## [Your objective]
Find every line of the records that has "histoire" and return it.

Collected data:
※ ※ ※

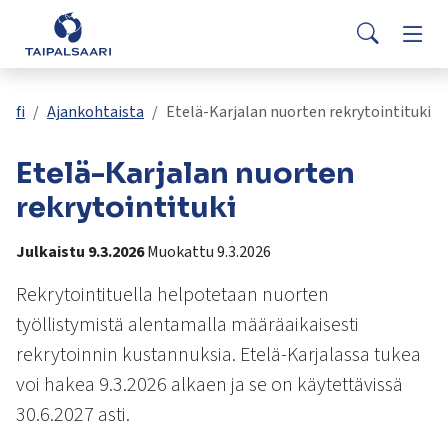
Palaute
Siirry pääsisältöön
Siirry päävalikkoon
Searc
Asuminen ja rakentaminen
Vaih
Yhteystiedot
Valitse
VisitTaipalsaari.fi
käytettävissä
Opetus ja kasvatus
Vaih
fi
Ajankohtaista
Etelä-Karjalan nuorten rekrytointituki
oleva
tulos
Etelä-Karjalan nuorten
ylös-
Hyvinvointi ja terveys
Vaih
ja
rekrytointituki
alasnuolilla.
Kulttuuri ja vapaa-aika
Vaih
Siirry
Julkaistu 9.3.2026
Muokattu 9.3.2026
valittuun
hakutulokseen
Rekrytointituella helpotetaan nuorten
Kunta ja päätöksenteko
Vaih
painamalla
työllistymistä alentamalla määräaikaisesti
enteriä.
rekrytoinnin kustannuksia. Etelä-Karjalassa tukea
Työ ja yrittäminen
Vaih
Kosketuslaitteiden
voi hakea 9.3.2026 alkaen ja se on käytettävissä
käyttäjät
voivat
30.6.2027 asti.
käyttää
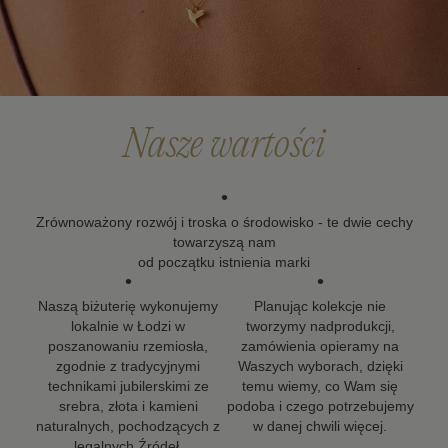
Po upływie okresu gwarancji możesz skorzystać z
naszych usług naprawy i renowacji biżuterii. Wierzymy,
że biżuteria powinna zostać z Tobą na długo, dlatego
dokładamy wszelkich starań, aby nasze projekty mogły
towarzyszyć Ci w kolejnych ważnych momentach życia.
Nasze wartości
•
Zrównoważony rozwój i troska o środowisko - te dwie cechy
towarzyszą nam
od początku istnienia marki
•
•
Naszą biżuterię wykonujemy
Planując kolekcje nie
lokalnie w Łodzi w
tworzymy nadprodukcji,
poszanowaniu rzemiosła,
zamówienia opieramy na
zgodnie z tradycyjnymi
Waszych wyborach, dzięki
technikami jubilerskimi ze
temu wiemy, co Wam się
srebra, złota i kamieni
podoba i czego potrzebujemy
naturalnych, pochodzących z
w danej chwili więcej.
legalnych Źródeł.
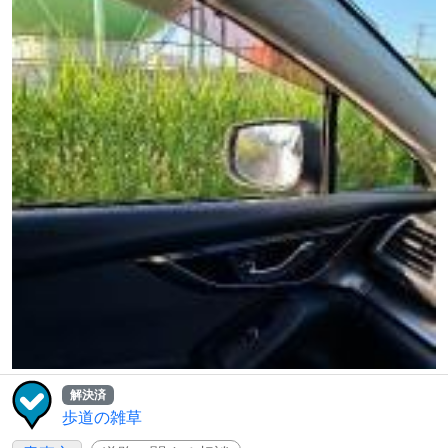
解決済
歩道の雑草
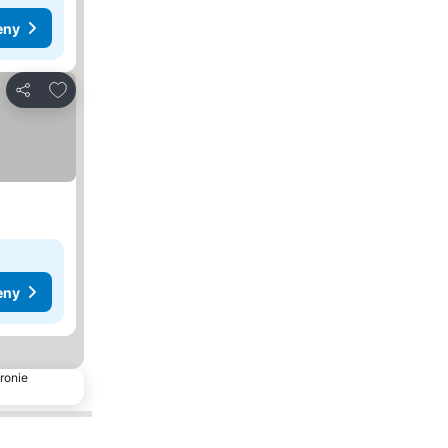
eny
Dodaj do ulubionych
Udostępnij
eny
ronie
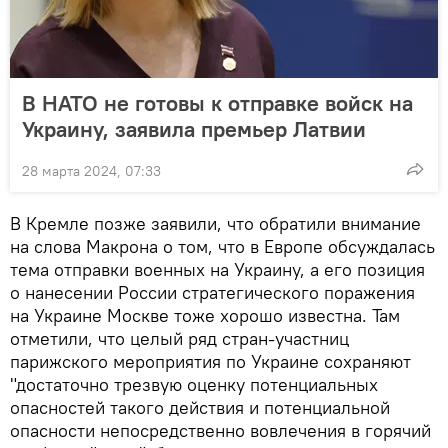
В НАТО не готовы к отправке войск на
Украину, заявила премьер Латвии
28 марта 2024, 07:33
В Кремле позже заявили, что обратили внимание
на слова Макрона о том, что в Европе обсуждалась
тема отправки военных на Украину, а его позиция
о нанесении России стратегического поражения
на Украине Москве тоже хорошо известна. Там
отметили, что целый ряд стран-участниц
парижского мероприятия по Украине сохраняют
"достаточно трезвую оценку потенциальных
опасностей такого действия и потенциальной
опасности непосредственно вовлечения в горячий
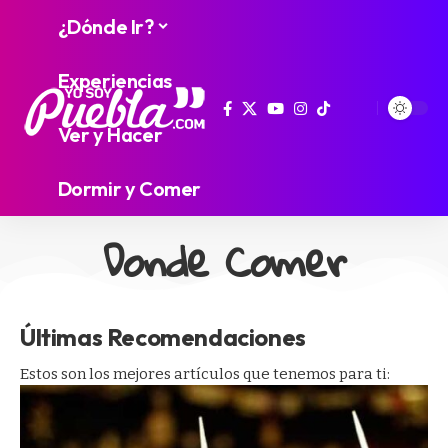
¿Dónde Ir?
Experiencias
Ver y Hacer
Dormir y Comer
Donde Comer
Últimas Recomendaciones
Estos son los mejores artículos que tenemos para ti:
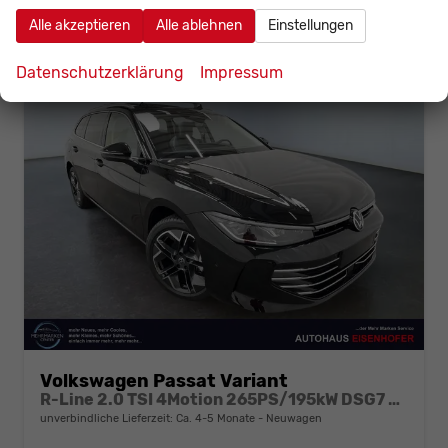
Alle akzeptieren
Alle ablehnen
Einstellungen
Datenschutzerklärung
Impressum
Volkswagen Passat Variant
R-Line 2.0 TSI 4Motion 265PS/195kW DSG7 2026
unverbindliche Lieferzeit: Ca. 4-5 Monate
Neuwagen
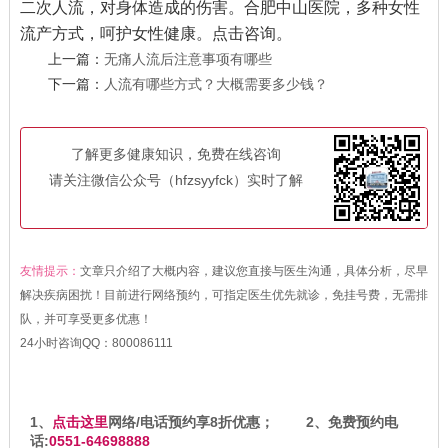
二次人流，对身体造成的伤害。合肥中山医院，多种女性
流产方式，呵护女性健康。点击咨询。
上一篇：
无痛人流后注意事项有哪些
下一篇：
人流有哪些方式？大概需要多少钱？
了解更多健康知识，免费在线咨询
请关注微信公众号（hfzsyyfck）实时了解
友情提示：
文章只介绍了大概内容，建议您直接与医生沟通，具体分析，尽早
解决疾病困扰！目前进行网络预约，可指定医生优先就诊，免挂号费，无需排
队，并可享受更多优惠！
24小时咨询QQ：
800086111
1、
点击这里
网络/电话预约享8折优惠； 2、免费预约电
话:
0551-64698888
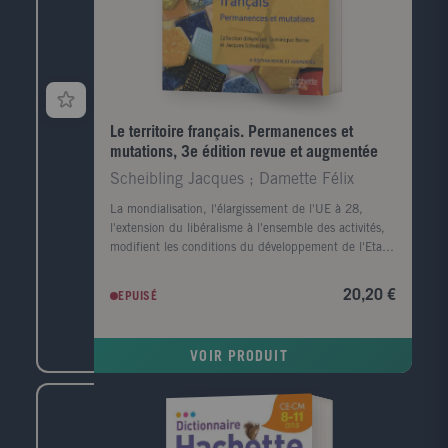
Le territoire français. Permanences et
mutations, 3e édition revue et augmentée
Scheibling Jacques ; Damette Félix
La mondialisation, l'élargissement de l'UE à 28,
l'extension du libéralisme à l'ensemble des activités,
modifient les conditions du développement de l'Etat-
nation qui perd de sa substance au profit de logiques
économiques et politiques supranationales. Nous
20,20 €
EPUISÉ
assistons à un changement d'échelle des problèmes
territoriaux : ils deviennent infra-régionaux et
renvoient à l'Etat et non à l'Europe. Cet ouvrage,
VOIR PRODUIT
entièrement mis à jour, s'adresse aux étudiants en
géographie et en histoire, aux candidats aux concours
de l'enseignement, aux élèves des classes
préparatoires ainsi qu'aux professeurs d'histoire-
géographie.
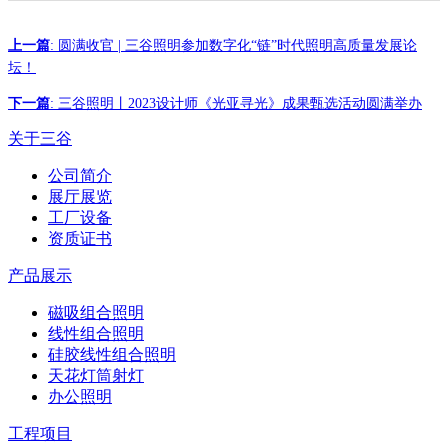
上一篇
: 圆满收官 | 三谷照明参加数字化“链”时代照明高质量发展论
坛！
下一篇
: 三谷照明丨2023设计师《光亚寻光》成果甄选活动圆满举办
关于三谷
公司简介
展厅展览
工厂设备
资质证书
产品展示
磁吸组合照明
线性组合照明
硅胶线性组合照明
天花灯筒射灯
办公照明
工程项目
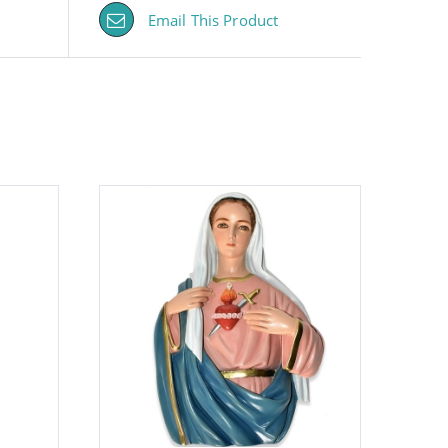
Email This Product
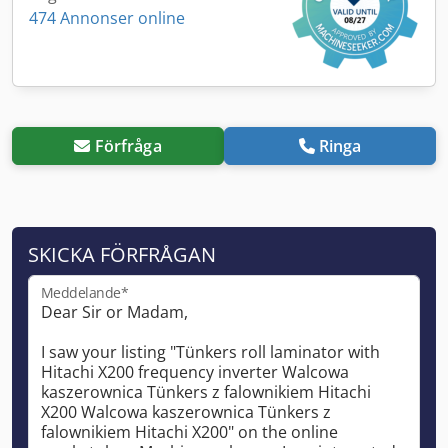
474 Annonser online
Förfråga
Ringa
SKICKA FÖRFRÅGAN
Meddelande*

※ ※ ※

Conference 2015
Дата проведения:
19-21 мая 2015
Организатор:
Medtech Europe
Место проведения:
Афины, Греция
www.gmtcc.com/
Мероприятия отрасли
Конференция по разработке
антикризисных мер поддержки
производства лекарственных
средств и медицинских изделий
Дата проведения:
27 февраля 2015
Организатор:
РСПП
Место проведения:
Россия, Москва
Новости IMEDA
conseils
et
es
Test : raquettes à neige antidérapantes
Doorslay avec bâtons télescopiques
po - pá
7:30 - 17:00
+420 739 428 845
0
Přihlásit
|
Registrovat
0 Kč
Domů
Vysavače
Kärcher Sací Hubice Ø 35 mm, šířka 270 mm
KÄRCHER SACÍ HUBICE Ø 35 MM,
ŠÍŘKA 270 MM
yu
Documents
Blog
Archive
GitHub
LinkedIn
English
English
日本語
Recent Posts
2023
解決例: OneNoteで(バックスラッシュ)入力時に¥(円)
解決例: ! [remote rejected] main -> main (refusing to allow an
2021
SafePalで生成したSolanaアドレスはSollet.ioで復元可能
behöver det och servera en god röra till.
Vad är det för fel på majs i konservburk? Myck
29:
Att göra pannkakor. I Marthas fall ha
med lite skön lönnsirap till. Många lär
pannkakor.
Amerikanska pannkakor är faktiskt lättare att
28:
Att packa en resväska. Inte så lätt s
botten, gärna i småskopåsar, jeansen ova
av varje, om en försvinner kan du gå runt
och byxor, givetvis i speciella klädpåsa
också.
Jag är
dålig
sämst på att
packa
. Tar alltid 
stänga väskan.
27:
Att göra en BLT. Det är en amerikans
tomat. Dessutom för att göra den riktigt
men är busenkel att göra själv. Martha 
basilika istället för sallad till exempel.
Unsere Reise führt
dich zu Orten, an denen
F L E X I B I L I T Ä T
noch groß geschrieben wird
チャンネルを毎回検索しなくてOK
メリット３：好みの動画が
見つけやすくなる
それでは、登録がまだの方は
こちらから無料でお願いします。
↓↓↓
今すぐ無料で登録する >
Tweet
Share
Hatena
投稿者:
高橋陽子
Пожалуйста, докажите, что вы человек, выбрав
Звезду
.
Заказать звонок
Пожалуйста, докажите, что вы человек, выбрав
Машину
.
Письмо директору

※ ※ ※

## [Expected answer]
géographie et en histoire, aux candidats aux concours
préparatoires ainsi qu'aux professeurs d'histoire-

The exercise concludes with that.